DATASET EXCERPTS:
================================
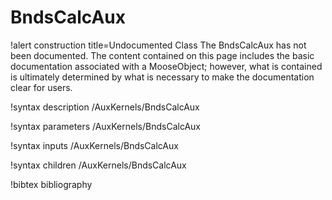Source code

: <!-- MOOSE Documentation Stub: Remove this when content is added. -->

# BndsCalcAux

!alert construction title=Undocumented Class
The BndsCalcAux has not been documented. The content contained on this page
includes the basic documentation associated with a MooseObject; however, what is contained is
ultimately determined by what is necessary to make the documentation clear for users.

!syntax description /AuxKernels/BndsCalcAux

!syntax parameters /AuxKernels/BndsCalcAux

!syntax inputs /AuxKernels/BndsCalcAux

!syntax children /AuxKernels/BndsCalcAux

!bibtex bibliography

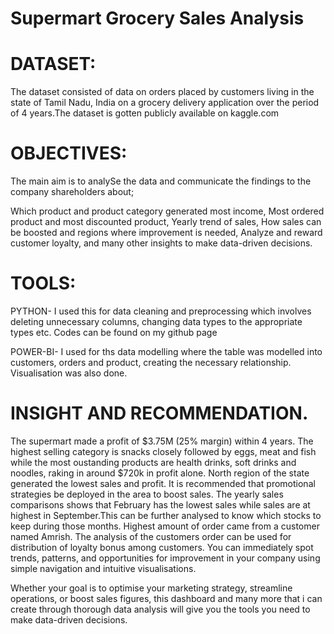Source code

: # Supermart Grocery Sales Analysis

# DATASET:

The dataset consisted of data on orders placed by customers living in the state of Tamil Nadu, India on a grocery delivery application over the period of 4 years.The dataset is gotten publicly available on kaggle.com

# OBJECTIVES:

The main aim is to analySe the data and communicate the findings to the company shareholders about;

Which product and product category generated most income,
Most ordered product and most discounted product,
Yearly trend of sales,
How sales can be boosted and regions where improvement is needed,
Analyze and reward customer loyalty, and many other insights to make data-driven decisions.

# TOOLS:

PYTHON- I used this for data cleaning and preprocessing which involves deleting unnecessary columns, changing data types to the appropriate types etc. Codes can be found on my github page

POWER-BI- I used for ths data modelling where the table was modelled into customers, orders and product, creating the necessary relationship. Visualisation was also done.

# INSIGHT AND RECOMMENDATION.

The supermart made a profit of $3.75M (25% margin) within 4 years.
The highest selling category is snacks closely followed by eggs, meat and fish while the most oustanding products are health drinks, soft drinks and noodles, raking in around $720k in profit alone.
North region of the state generated the lowest sales and profit. It is recommended that promotional strategies be deployed in the area to boost sales.
The yearly sales comparisons shows that February has the lowest sales while sales are at highest in September.This can be further analysed to know which stocks to keep during those months.
Highest amount of order came from a customer named Amrish. The analysis of the customers order can be used for distribution of loyalty bonus among customers.
You can immediately spot trends, patterns, and opportunities for improvement in your company using simple navigation and intuitive visualisations.

Whether your goal is to optimise your marketing strategy, streamline operations, or boost sales figures, this dashboard and many more that i can create through thorough data analysis will give you the tools you need to make data-driven decisions.
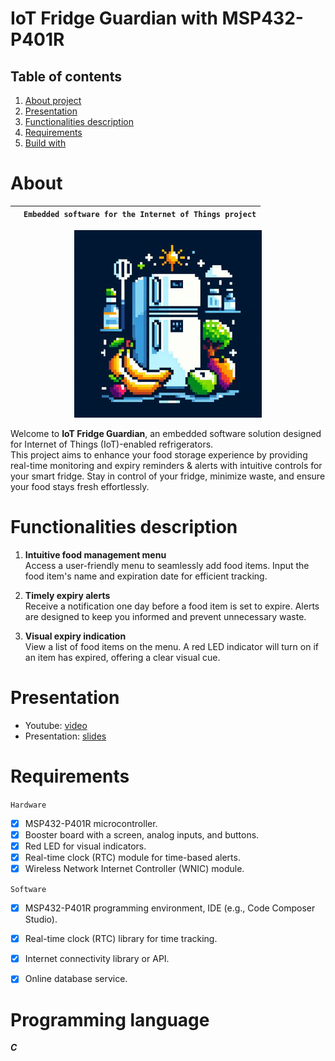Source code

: # IoT Fridge Guardian with MSP432-P401R


## Table of contents
1. [About project](#about)
2. [Presentation](#presentation)
3. [Functionalities description](#functionalities-description)
4. [Requirements](#requirements)
5. [Build with](#programming-languages)


# About

|             |`Embedded software for the Internet of Things project`|
|:-:|:-:| 

<div align="center">
  <a> <img src="/Images/fridgeLogo.jpg" width="300" height="300"> </a>
</div>

Welcome to **IoT Fridge Guardian**, an embedded software solution designed for Internet of Things (IoT)-enabled refrigerators.  
This project aims to enhance your food storage experience by providing real-time monitoring and expiry reminders & alerts with intuitive controls for your smart fridge.
Stay in control of your fridge, minimize waste, and ensure your food stays fresh effortlessly.

# Functionalities description

1. **Intuitive food management menu**  
Access a user-friendly menu to seamlessly add food items. Input the food item's name and expiration date for efficient tracking.

2. **Timely expiry alerts**  
Receive a notification one day before a food item is set to expire. Alerts are designed to keep you informed and prevent unnecessary waste.

3. **Visual expiry indication**  
View a list of food items on the menu. A red LED indicator will turn on if an item has expired, offering a clear visual cue.


# Presentation

- Youtube: [video](...link)
- Presentation: [slides](...link)


# Requirements

`Hardware`
- [X] MSP432-P401R microcontroller.
- [X] Booster board with a screen, analog inputs, and buttons.
- [X] Red LED for visual indicators.
- [X] Real-time clock (RTC) module for time-based alerts.
- [X] Wireless Network Internet Controller (WNIC) module.

`Software`
- [X] MSP432-P401R programming environment, IDE (e.g., Code Composer Studio).
- [X] Real-time clock (RTC) library for time tracking.
- [X] Internet connectivity library or API.
- [X] Online database service.


# Programming language

***C***
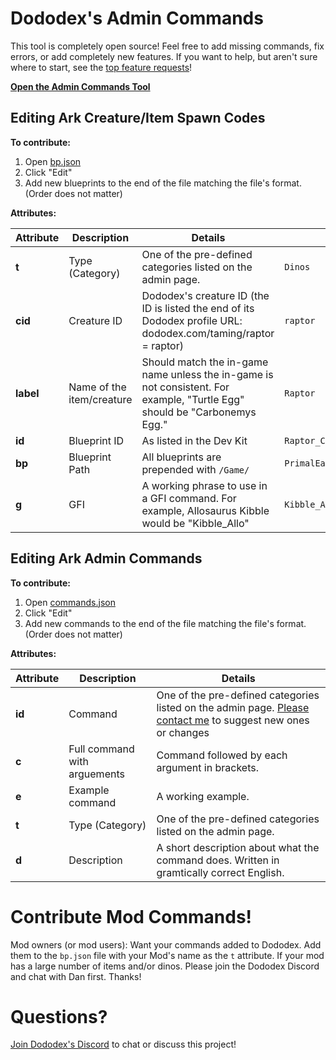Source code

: # Dododex's Admin Commands
This tool is completely open source! Feel free to add missing commands, fix errors, or add completely new features. If you want to help, but aren't sure where to start, see the [top feature requests](https://dododex.canny.io/feature-requests?category=admin-commands&sort=top)!

**[Open the Admin Commands Tool](https://dododex.github.io/admin-commands/)**

## Editing Ark Creature/Item Spawn Codes

**To contribute:**

1. Open [bp.json](bp.json)
2. Click "Edit"
3. Add new blueprints to the end of the file matching the file's format. (Order does not matter)

**Attributes:**

| Attribute | Description | Details | Example
| -- | -- | -- | -- |
| **t** | Type (Category) | One of the pre-defined categories listed on the admin page. | `Dinos`
| **cid** | Creature ID | Dododex's creature ID (the ID is listed the end of its Dododex profile URL: dododex.com/taming/raptor = raptor) | `raptor`
| **label** | Name of the item/creature | Should match the in-game name unless the in-game is not consistent. For example, "Turtle Egg" should be "Carbonemys Egg." | `Raptor`
| **id** | Blueprint ID | As listed in the Dev Kit | `Raptor_Character_BP_C`
| **bp** | Blueprint Path | All blueprints are prepended with `/Game/` | `PrimalEarth/Dinos/Raptor/Raptor_Character_BP.Raptor_Character_BP`
| **g** | GFI  | A working phrase to use in a GFI command. For example, Allosaurus Kibble	would be "Kibble_Allo" | `Kibble_Allo`


## Editing Ark Admin Commands 

**To contribute:**

1. Open [commands.json](commands.json)
2. Click "Edit"
3. Add new commands to the end of the file matching the file's format. (Order does not matter)

**Attributes:**

| Attribute | Description | Details |
| -- | -- | -- |
| **id** | Command | One of the pre-defined categories listed on the admin page. [Please contact me](https://discord.gg/KvmRSSV) to suggest new ones or changes |
| **c** | Full command with arguements | Command followed by each argument in brackets. |
| **e** | Example command | A working example. |
| **t** | Type (Category) | One of the pre-defined categories listed on the admin page.  |
| **d** | Description | A short description about what the command does. Written in gramtically correct English. |

# Contribute Mod Commands!
Mod owners (or mod users): Want your commands added to Dododex. Add them to the `bp.json` file with your Mod's name as the `t` attribute. If your mod has a large number of items and/or dinos. Please join the Dododex Discord and chat with Dan first. Thanks!

# Questions?

[Join Dododex's Discord](https://discord.gg/KvmRSSV) to chat or discuss this project!

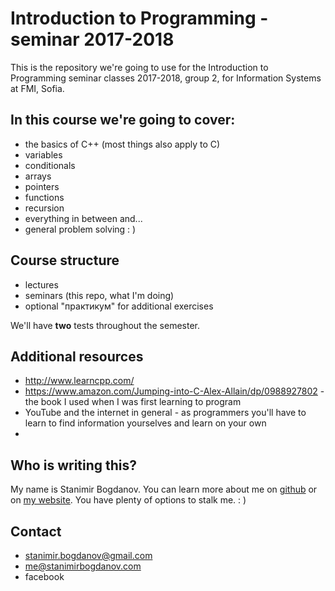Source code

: ﻿# Introduction to Programming - seminar 2017-2018

This is the repository we're going to use for the Introduction to Programming seminar classes 2017-2018, group 2, for Information Systems at FMI, Sofia.

## In this course we're going to cover:
 - the basics of C++ (most things also apply to C)
 - variables
 - conditionals
 - arrays
 - pointers
 - functions
 - recursion
 - everything in between and...
 - general problem solving : )

## Course structure
 - lectures
 - seminars (this repo, what I'm doing)
 - optional "практикум" for additional exercises

We'll have **two** tests throughout the semester.

## Additional resources

 - http://www.learncpp.com/
 - https://www.amazon.com/Jumping-into-C-Alex-Allain/dp/0988927802 - the book I used when I was first learning to program
 - YouTube and the internet in general - as programmers you'll have to learn to find information yourselves and learn on your own
 - 
## Who is writing this?
My name is Stanimir Bogdanov. You can learn more about me on [github](http://www.github.com/stamaniorec/) or on [my website](http://www.stanimirbogdanov.com). You have plenty of options to stalk me. : )

## Contact

 - stanimir.bogdanov@gmail.com
 - me@stanimirbogdanov.com
 - facebook

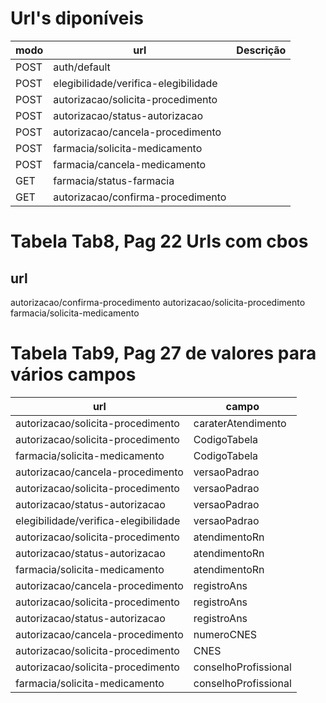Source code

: # Url's diponíveis

modo | url | Descrição
---|---|---
POST | auth/default |
POST | elegibilidade/verifica-elegibilidade |
POST | autorizacao/solicita-procedimento |
POST | autorizacao/status-autorizacao |
POST | autorizacao/cancela-procedimento |
POST | farmacia/solicita-medicamento |
POST | farmacia/cancela-medicamento |
GET | farmacia/status-farmacia |
GET | autorizacao/confirma-procedimento|


# Tabela Tab8, Pag 22 Urls com cbos

url
---
autorizacao/confirma-procedimento
autorizacao/solicita-procedimento
farmacia/solicita-medicamento


# Tabela Tab9, Pag 27 de valores para vários campos
url| campo
---|---
autorizacao/solicita-procedimento|caraterAtendimento
autorizacao/solicita-procedimento|CodigoTabela
farmacia/solicita-medicamento|CodigoTabela
autorizacao/cancela-procedimento|versaoPadrao
autorizacao/solicita-procedimento|versaoPadrao
autorizacao/status-autorizacao|versaoPadrao
elegibilidade/verifica-elegibilidade|versaoPadrao
autorizacao/solicita-procedimento|atendimentoRn
autorizacao/status-autorizacao|atendimentoRn
farmacia/solicita-medicamento|atendimentoRn
autorizacao/cancela-procedimento|registroAns
autorizacao/solicita-procedimento|registroAns
autorizacao/status-autorizacao|registroAns
autorizacao/cancela-procedimento|numeroCNES
autorizacao/solicita-procedimento|CNES
autorizacao/solicita-procedimento|conselhoProfissional
farmacia/solicita-medicamento|conselhoProfissional
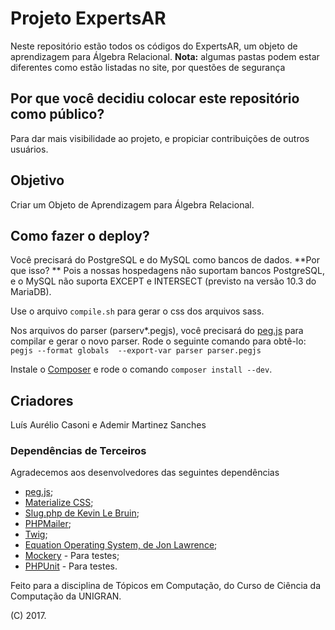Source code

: # Projeto ExpertsAR

Neste repositório estão todos os códigos do ExpertsAR, um objeto de aprendizagem para Álgebra Relacional.
**Nota:** algumas pastas podem estar diferentes como estão listadas no site, por questões de segurança

## Por que você decidiu colocar este repositório como público?

Para dar mais visibilidade ao projeto, e propiciar contribuições de outros usuários.

## Objetivo

Criar um Objeto de Aprendizagem para Álgebra Relacional. 

## Como fazer o deploy?

Você precisará do PostgreSQL e do MySQL como bancos de dados. **Por que isso? ** Pois a nossas hospedagens não suportam bancos PostgreSQL, e o MySQL não suporta EXCEPT e INTERSECT (previsto na versão 10.3 do MariaDB).

Use o arquivo ``compile.sh`` para gerar o css dos arquivos sass.

Nos arquivos do parser (parserv\*.pegjs), você precisará do [peg.js](https://pegjs.org/) para compilar e gerar o novo parser. Rode o seguinte comando para obtê-lo:
`` pegjs --format globals  --export-var parser parser.pegjs``

Instale o [Composer](https://getcomposer.org/) e rode o comando ``composer install --dev``.

## Criadores

Luís Aurélio Casoni e Ademir Martinez Sanches

### Dependências de Terceiros

Agradecemos aos desenvolvedores das seguintes dependências

* [peg.js](https://pegjs.org/);
* [Materialize CSS](http://materializecss.com/);
* [Slug.php de Kevin Le Bruin](https://github.com/kevinlebrun/slug.php);
* [PHPMailer](https://github.com/PHPMailer/PHPMailer);
* [Twig](https://twig.sensiolabs.org/);
* [Equation Operating System, de Jon Lawrence](https://github.com/jlawrence11/eos);
* [Mockery](http://docs.mockery.io/en/latest/) - Para testes;
* [PHPUnit](https://phpunit.de/) - Para testes.

Feito para a disciplina de Tópicos em Computação, do Curso de Ciência da Computação da UNIGRAN.

(C) 2017.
================================
WORK REQUIRED: What is the number of lines in the records that contain "parser"? State that number alone.

ANSWER TO THE EXERCISE: 2